Neben den alten Bekannten Lisa Schøyen, Sebastian Hahn, Gerrit Wilanek, Adriane Reinhard und Tanja Schwarz konnten wir Insa Kohler aus ihrem Berliner Exil rufen und mit ins Team aufnehmen. Das Motto des Abends war „Gänsehaut“, was in der ersten Runde dazu führte, dass mindestens zwei der Beteiligten ausführlich über Gärten sprachen. Wir werden alle nicht jünger und der Fokus des Lebens verschiebt sich ins Häusliche – man kennt es auch unter dem Begriff „Bionade-Biedermeier“. Ganz und gar nicht biedermeierig Lisa, die ihren Beitrag zu #metoo beibrachte. Adriane, Sebastian und Insa glichen mit unterhaltsamen Schnurren aus dem täglichen Leben zu klein oder zu breit Gewachsener aus.

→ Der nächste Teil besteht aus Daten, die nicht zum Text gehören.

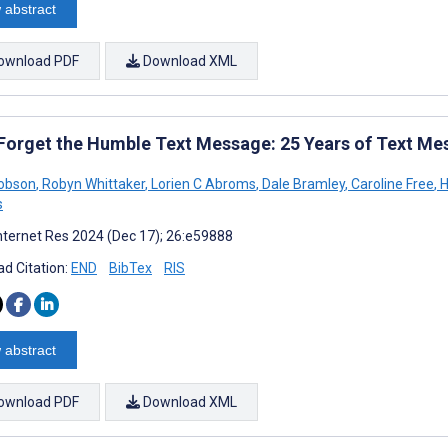
 abstract
ownload PDF
Download XML
 Forget the Humble Text Message: 25 Years of Text Me
Dobson
,
Robyn Whittaker
,
Lorien C Abroms
,
Dale Bramley
,
Caroline Free
,
H
s
nternet Res 2024 (Dec 17); 26:e59888
d Citation:
END
BibTex
RIS
 abstract
ownload PDF
Download XML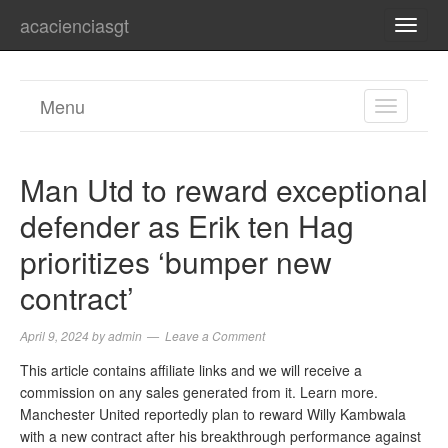
acacienciasgt
TOGG
NAVI
Menu
TOGGL
NAVIGA
Man Utd to reward exceptional
defender as Erik ten Hag
prioritizes ‘bumper new
contract’
April 9, 2024
by
admin
Leave a Comment
This article contains affiliate links and we will receive a
commission on any sales generated from it. Learn more.
Manchester United reportedly plan to reward Willy Kambwala
with a new contract after his breakthrough performance against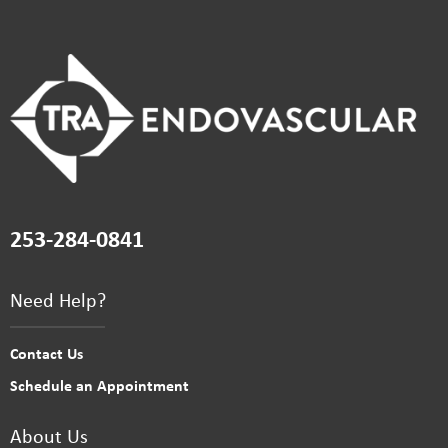
253-284-0841
Need Help?
Contact Us
Schedule an Appointment
About Us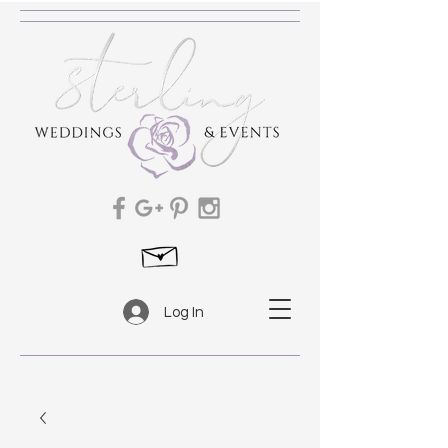
Log In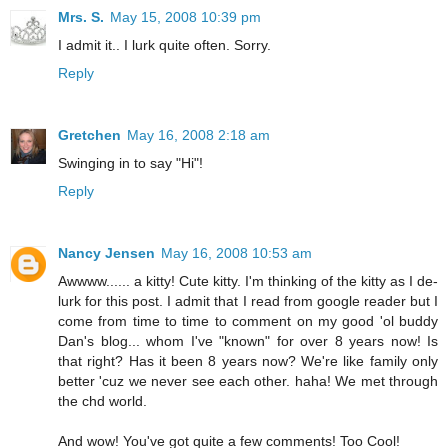
Mrs. S.
May 15, 2008 10:39 pm
I admit it.. I lurk quite often. Sorry.
Reply
Gretchen
May 16, 2008 2:18 am
Swinging in to say "Hi"!
Reply
Nancy Jensen
May 16, 2008 10:53 am
Awwww...... a kitty! Cute kitty. I'm thinking of the kitty as I de-
lurk for this post. I admit that I read from google reader but I
come from time to time to comment on my good 'ol buddy
Dan's blog... whom I've "known" for over 8 years now! Is
that right? Has it been 8 years now? We're like family only
better 'cuz we never see each other. haha! We met through
the chd world.
And wow! You've got quite a few comments! Too Cool!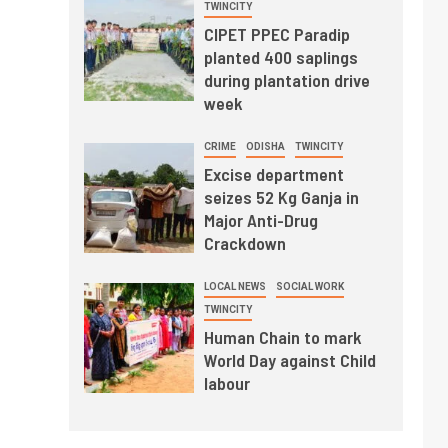
TWINCITY
CIPET PPEC Paradip
planted 400 saplings
during plantation drive
week
CRIME
ODISHA
TWINCITY
Excise department
seizes 52 Kg Ganja in
Major Anti-Drug
Crackdown
LOCAL NEWS
SOCIAL WORK
TWINCITY
Human Chain to mark
World Day against Child
labour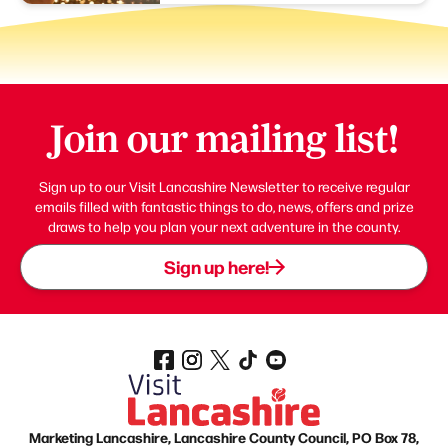
Join our mailing list!
Sign up to our Visit Lancashire Newsletter to receive regular
emails filled with fantastic things to do, news, offers and prize
draws to help you plan your next adventure in the county.
Sign up here!
Marketing Lancashire, Lancashire County Council, PO Box 78,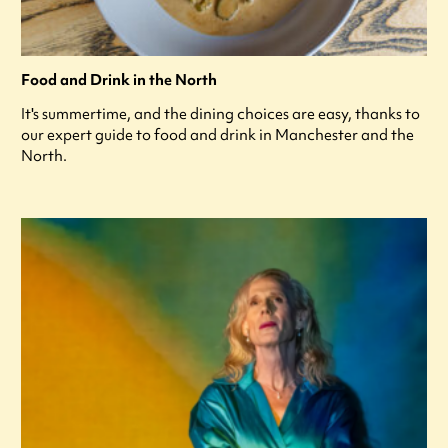
Food and Drink in the North
It's summertime, and the dining choices are easy, thanks to
our expert guide to food and drink in Manchester and the
North.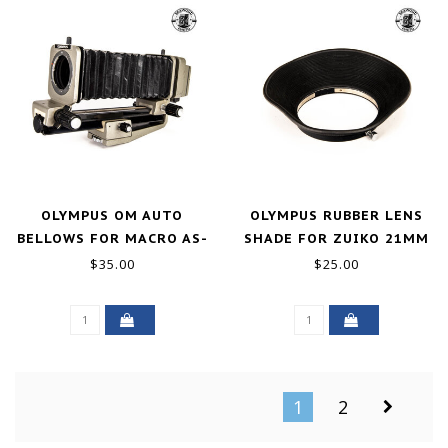
OLYMPUS OM AUTO
OLYMPUS RUBBER LENS
BELLOWS FOR MACRO AS-
SHADE FOR ZUIKO 21MM
IS
F/2 GOOD-
$35.00
$25.00
1
2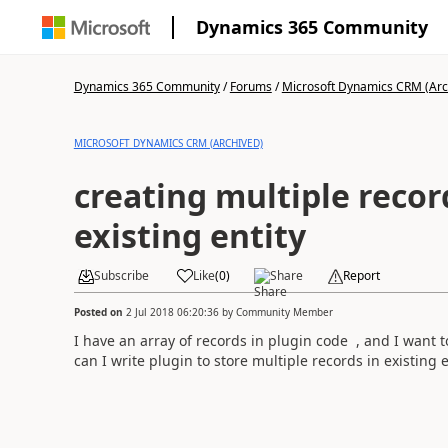
Dynamics 365 Community
Dynamics 365 Community
/
Forums
/
Microsoft Dynamics CRM (Arc
MICROSOFT DYNAMICS CRM (ARCHIVED)
creating multiple recor
existing entity
Subscribe
Like
(
0
)
Share
Report
Posted on
2 Jul 2018 06:20:36
by
Community Member
I have an array of records in plugin code , and I want t
can I write plugin to store multiple records in existing e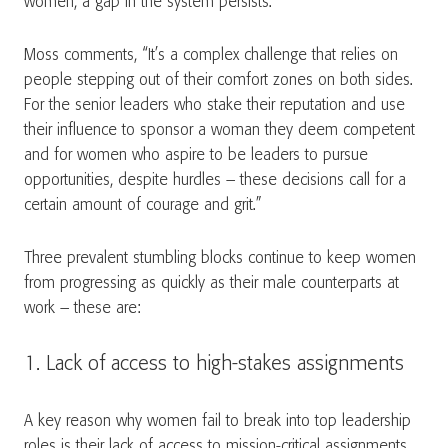
women, a gap in the system persists.
Moss comments, “It’s a complex challenge that relies on
people stepping out of their comfort zones on both sides.
For the senior leaders who stake their reputation and use
their influence to sponsor a woman they deem competent
and for women who aspire to be leaders to pursue
opportunities, despite hurdles – these decisions call for a
certain amount of courage and grit.”
Three prevalent stumbling blocks continue to keep women
from progressing as quickly as their male counterparts at
work – these are:
1. Lack of access to high-stakes assignments
A key reason why women fail to break into top leadership
roles is their lack of access to mission-critical assignments.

Die zweite Runde brachte das übliche Vexierspiel mit getauschten Texten und einer halbwegs treffsicheren Jury. Beachtlich hingegen die im Laufe des Abends einsetzende Gruppendynamik. Traditionellerweise wird die Jury schamanistisch durch rituelle Gesänge unterstützt, aktueller Favorit der Spielleitung ist der große Prophet Had-a-way mit seiner ewig gültigen, existenziellen Grundfrage nach dem Wesen der Liebe. Das Publikum ward allerdings von einem größeren Geiste heimgesucht und sang inbrünstig und nah an der Ekstase das Lied der bummelnden Laterne, sinnbildlich sicher ein Symbol für die im Raum herumfliegende Muse und deren erleuchtende Kraft.

Ebenfalls neu war der Pizzabote, der nach der Pause eher verzweifelt versuchte, seine sicher schmackhaft belegten Teigfladen ins Wilhelm13 zu bewegen – was durch den Notausgang nicht möglich war. Es konnte auch nicht aufgeklärt werden, wer so hungrig war – vom Stuhl gefallen ist glücklicherweise niemand.

Nun verabschieden wir uns die Winterpause und wachen am 02.03. wieder auf. Wir freuen uns und wünschen Ihnen schöne Feiertage.